Kim Parlee: So I guess the opportunity for an investor would be, just be patient? There are some very fundamental trends that are going to be using the commodity space, but it’s not going to happen overnight.
Hussein Allidina: Yeah. To use a hockey analogy, the puck is moving in that direction. I don’t know that it’s going to happen as fast. The level of growth that we saw in the last couple of years, coming from a low base, was meaningful.
You’re still seeing meaningful number of units, EVs sold, but the growth rate is slowing as penetration increases. When we look at forward balances for copper, for aluminum, you’re going to need a tremendous amount of these minerals, these resources, to meet that demand, while the supply side is very constrained. We’ve talked before about the little investment that we’ve seen in commodities broadly.
And if I want to bring on a new copper mine, that’s not happening next year or two years from now. Greenfield copper is seven, eight, nine, 10 years to bring to fruition. So when I look at the medium term, it’s clear that I need more of these minerals. There will be cyclical periods of weakness and strength. But ultimately, I do believe that the demand for copper for EVs will continue to grow.
Kim Parlee: Let me ask you about another long-term trend.

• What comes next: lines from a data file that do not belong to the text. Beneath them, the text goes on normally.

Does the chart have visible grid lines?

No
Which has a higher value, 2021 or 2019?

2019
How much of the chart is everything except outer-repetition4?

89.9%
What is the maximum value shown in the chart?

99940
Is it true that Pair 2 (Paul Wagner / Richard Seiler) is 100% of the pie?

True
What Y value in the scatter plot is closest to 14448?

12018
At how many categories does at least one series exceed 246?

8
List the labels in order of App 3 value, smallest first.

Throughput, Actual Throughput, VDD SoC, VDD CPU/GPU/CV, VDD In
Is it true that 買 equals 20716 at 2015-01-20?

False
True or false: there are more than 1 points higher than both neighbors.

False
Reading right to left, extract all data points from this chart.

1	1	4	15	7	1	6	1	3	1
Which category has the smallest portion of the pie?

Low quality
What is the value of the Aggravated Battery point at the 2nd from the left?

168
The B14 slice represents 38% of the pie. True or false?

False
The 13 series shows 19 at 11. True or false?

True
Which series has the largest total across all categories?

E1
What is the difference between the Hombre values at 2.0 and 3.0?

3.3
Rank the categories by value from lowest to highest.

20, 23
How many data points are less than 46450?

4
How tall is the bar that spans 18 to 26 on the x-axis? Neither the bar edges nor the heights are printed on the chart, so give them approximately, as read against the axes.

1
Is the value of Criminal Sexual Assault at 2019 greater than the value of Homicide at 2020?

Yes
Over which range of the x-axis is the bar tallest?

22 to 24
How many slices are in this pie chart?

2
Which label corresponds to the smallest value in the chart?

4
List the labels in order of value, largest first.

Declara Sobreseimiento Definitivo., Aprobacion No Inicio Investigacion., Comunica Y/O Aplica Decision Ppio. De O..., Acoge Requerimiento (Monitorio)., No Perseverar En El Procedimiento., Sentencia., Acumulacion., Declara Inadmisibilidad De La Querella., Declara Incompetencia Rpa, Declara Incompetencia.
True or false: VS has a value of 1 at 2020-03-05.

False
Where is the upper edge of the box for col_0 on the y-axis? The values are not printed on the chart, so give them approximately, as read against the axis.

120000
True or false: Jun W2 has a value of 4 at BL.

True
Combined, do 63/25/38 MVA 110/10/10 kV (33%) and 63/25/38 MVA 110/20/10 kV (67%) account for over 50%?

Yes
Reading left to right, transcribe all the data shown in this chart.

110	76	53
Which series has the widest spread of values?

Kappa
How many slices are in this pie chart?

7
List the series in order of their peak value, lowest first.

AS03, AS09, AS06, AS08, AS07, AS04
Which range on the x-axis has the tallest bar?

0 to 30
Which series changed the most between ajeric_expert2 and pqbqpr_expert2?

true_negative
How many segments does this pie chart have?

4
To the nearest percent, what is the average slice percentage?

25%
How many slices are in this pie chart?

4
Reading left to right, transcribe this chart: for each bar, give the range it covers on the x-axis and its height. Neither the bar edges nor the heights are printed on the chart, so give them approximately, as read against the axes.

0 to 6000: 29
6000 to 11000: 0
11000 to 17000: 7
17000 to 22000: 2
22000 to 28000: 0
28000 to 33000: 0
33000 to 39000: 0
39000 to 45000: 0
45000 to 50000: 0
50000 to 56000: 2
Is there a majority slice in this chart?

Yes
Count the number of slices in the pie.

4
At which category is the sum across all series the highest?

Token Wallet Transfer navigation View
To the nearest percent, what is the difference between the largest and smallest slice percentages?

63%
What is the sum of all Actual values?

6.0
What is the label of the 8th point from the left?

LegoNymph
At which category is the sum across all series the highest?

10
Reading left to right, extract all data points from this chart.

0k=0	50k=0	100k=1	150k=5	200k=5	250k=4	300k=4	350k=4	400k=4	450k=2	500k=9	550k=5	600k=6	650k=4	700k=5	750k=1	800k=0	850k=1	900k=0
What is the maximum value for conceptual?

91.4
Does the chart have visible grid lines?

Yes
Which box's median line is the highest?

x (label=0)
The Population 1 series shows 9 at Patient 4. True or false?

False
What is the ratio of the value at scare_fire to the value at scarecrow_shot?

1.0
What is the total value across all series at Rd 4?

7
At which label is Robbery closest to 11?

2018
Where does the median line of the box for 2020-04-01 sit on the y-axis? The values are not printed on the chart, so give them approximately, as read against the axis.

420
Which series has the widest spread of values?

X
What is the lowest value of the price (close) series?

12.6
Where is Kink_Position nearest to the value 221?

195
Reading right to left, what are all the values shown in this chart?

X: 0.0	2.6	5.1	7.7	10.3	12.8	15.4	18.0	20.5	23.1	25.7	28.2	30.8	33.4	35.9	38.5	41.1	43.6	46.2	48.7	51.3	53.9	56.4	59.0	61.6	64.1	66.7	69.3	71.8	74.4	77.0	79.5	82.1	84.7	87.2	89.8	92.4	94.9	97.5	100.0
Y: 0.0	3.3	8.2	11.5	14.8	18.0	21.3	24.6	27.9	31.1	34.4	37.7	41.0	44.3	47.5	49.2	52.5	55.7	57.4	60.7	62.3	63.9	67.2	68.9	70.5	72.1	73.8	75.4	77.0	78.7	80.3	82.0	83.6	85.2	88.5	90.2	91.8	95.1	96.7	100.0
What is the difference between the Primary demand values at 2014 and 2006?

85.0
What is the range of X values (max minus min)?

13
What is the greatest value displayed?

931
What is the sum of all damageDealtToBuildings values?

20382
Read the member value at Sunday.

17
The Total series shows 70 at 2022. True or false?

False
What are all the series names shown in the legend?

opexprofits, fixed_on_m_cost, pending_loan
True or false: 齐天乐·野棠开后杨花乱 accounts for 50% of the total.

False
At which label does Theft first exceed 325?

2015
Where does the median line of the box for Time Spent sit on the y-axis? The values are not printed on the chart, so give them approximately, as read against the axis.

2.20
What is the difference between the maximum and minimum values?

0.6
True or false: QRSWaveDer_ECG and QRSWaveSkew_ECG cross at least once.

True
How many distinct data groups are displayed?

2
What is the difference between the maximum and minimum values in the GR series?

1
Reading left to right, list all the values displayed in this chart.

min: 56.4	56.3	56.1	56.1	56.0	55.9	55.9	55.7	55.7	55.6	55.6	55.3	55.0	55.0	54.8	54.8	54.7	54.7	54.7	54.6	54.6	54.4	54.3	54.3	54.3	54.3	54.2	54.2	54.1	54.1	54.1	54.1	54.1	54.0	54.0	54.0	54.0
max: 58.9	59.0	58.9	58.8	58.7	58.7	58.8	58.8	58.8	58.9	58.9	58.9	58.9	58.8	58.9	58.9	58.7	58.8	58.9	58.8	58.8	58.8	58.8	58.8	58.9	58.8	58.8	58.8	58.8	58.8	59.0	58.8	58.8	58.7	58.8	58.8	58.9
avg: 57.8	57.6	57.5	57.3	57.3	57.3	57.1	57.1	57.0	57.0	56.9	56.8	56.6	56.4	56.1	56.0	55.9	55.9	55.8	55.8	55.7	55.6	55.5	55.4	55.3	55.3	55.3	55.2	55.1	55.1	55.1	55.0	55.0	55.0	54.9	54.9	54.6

We are experiencing right now some unseasonably warm weather. And in terms of pointing to global warming, we could be seeing more of this in the future. But just to look at today, that’s having a real impact on the natural gas market, too.
Hussein Allidina: It has. Yeah, definitely. If you look at US natural gas, European natural gas, we’ve now had a couple of winters in a row where we’ve seen milder-than-normal weather. So if we look at the US balance as an example, coming into the year, there were concerns around, what if weather is colder than normal?
Weather has been materially warmer than normal, as we know, and the level of inventory we have today in the US is sitting at a very comfortable level. Prices reflect that. I think gas this morning was trading at $1.50, $1.55 an MMBtu. The market is trying to limit the amount of production growth and encourage as much substitution in the power stack towards gas as possible.
Kim Parlee: Yeah. Let’s bring up the chart, which just will, of course, explain what you just said. But there you can see that– and I don’t show the time series on this chart, but this is a longer-term look. But just to see the–
Hussein Allidina: Yeah, this is a seasonal chart of what gas inventories do over the course of the year. You draw into the winter, and then you rebuild over the summer to get ready for next winter. Today, we’re sitting with an elevated level of inventories.
This is notwithstanding the fact that we’re exporting a tremendous amount to Mexico and globally via LNG. This reflects the very weak demand we’ve had, res, comm, and industrial demand. We have not had, broadly speaking, weather demand, and weather is the most meaningful driver of gas in the winter and in the summer.